对于此类问题的思考与解答亦推动了中国近十余年来食品安全监管体制的完善,从健全立法到组建权威的监管机构,从严刑峻法、提高威慑到发挥多方主体作用、实现社会共治格局,渐次形成了统一领导、分工负责、分级管理的监管体制。其中,对不法行为的行政处罚发挥了重要作用。与2009年旧法相比,2015年修订的食品安全法明显加大了对违法行为的处罚力度,如旧法规定“违法生产经营的食品、食品添加剂货值金额不足一万元的,并处二千元以上五万元以下罚款;货值金额一万元以上的,并处货值金额五倍以上十倍以下罚款。”而新法则规定:“违法生产经营的食品、食品添加剂货值金额不足一万元的,并处五万元以上十万元以下罚款;货值金额一万元以上的,并处货值金额十倍以上二十倍以下罚款。”这一思路在理论上被称为威慑模式,即食品安全违法行为给公众带来严重损害,除惩治违法者外,对于潜在的违法者实施阻吓、避免危害,亦是行政监管的目标。
加大行政处罚效果明显,然而,威慑模式亦存在着不足之处。2015年修订的食品安全法第124条罚款的起限由原来2000元提高到5万元,5万元的处罚尽管有充足的威慑,但小摊贩却因本小利薄无法承受处罚,导致基层执法人员束手无策。同时,限于不足的行政资源,监管机关无法全面对大中型企业展开检查,运动式执法或者选择性执法便成为常策,对行政监管如何提升效能,如何促进合规以及合规行为如何影响监管力量分配的问题均付之阙如。实践中往往简单地“一罚了之”,那些受到行政处罚的企业并不需要在建章立制、防范违规行为作出实质性改变,甚至将缴纳罚款作为对违法行为支付的代价。正是这些原因,一些曾经受到过行政处罚的企业为追求极高的违法利润,持续不断地铤而走险,行政监管应有的威慑大打折扣。如何有效展开和实施威慑,值得进一步思考。
食品安全监管应当被视为系统工程来对待,既要严厉处罚,更要建立多元主体参与且长远的合规机制。就监管机关而言,既要通过正式的监管措施促进企业合规,而且还要通过一系列非正式方式,包括建议、说服以及协商等激励遵从。这种做法与威慑模式相对应,被称为合规模式,即监管机关要持续教育、规劝被监管者,要求他们遵从法律。这一模式一改被监管者的被动地位,以监管激励提升企业的回应性。各国监管机关往往会因势利导,采取不同的模式,进而提升监管效能。现阶段,监管机关应借助大数据、人工智能等数字化手段分类分级对食品企业进行动态监管,对有“前科”且被要求多次整改的企业,要加大检查频次,利用信用惩戒等方式提升合规率。国家市场监管总局发布的《关于推进企业信用风险分类管理进一步提升监管效能的意见》,为今后建立以信用为基础的新型监管机制指明了发展路径。而就企业合规而言,“有效的合规计划及其实施的程度被认为是衡量一个企业是否应受惩罚的合理标准。”要展开自我监管的策略,以行政监管为契机,逐步淘汰不规范、不安全、不卫生的生产方式,转而研发、采用科学、可检测的生产经营方式。

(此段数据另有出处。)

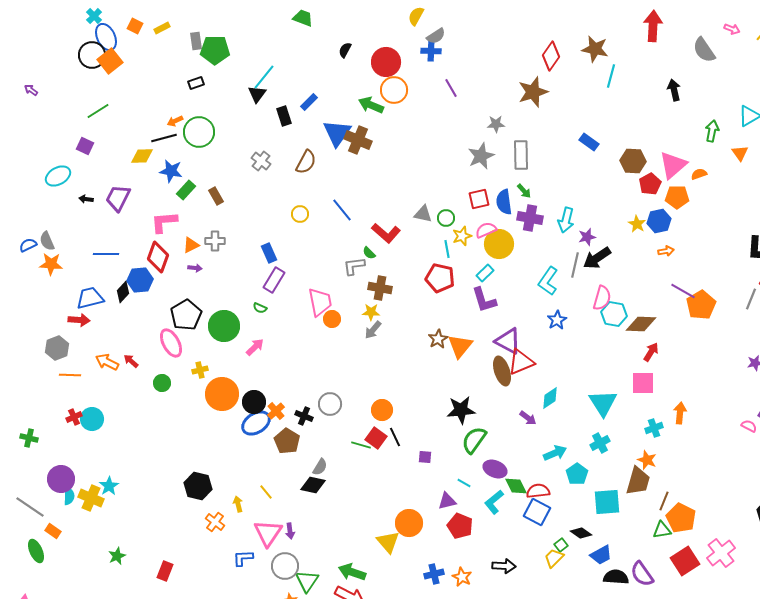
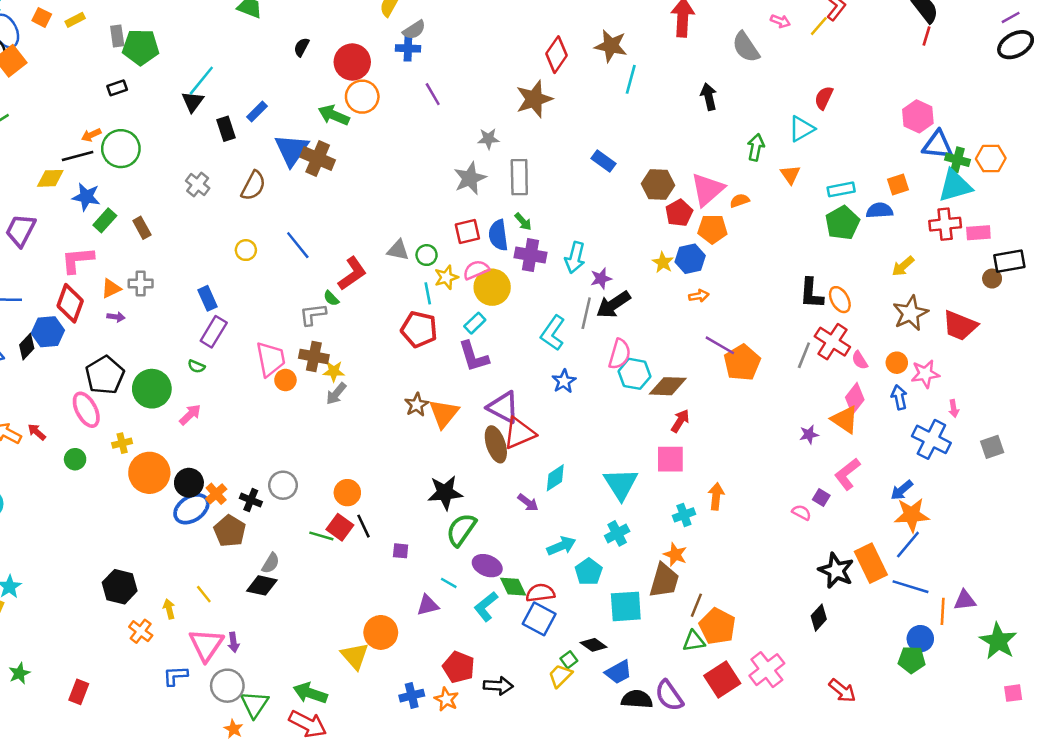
red L-shape: (386, 233) -> (352, 274), turned -76
brown cross: (380, 288) -> (314, 356), moved
red pentagon: (460, 526) -> (459, 667), moved

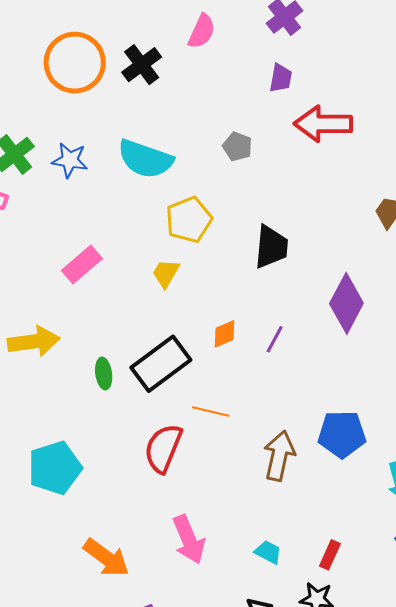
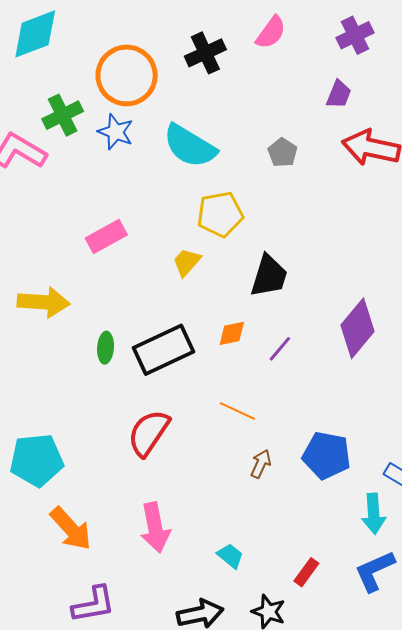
orange circle: (75, 63) -> (127, 75), moved
black trapezoid: (271, 247) -> (269, 276), moved
orange line: (211, 411) -> (237, 411), moved
brown arrow: (279, 456) -> (261, 464), size x0.6
cyan pentagon: (55, 468) -> (37, 460), moved
red rectangle: (330, 555) -> (306, 572), moved

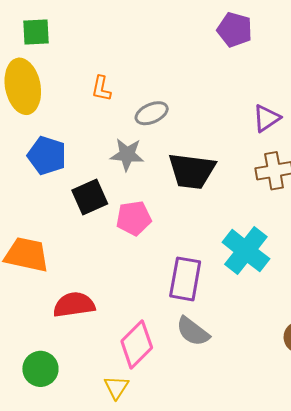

当前,如何将行政监管的压力真正转化为企业建立合规计划的内在动力,亟待解决。对此,应当以行政监管与企业合规共同推进为策略,强调多种监管方式的运用、发挥多元主体的作用(如第三方合规机构),使监管和合规持续互动,以合规为目标,以风险防控弥补行政处罚的不足,方能化解前述行政监管有限性的问题,全面激励企业遵从法律、强化企业的责任观念。
总之,食品安全监管是一项长期而艰巨的任务,每天都有着大量的食品上市供应,食品与环境、雷竞技ap官网入口 耕作、生产工艺等相关联,潜在风险随时存在。对于食品安全事件,不能仅仅采取行政处罚的监管方式,还要从社会共治的视角,探讨政府、企业等主体各自的责任,从监管与合规良性互动出发,进一步创新监管理念、监管方式,堵塞漏洞、补齐短板,推进食品安全领域国家治理体系和治理能力现代化。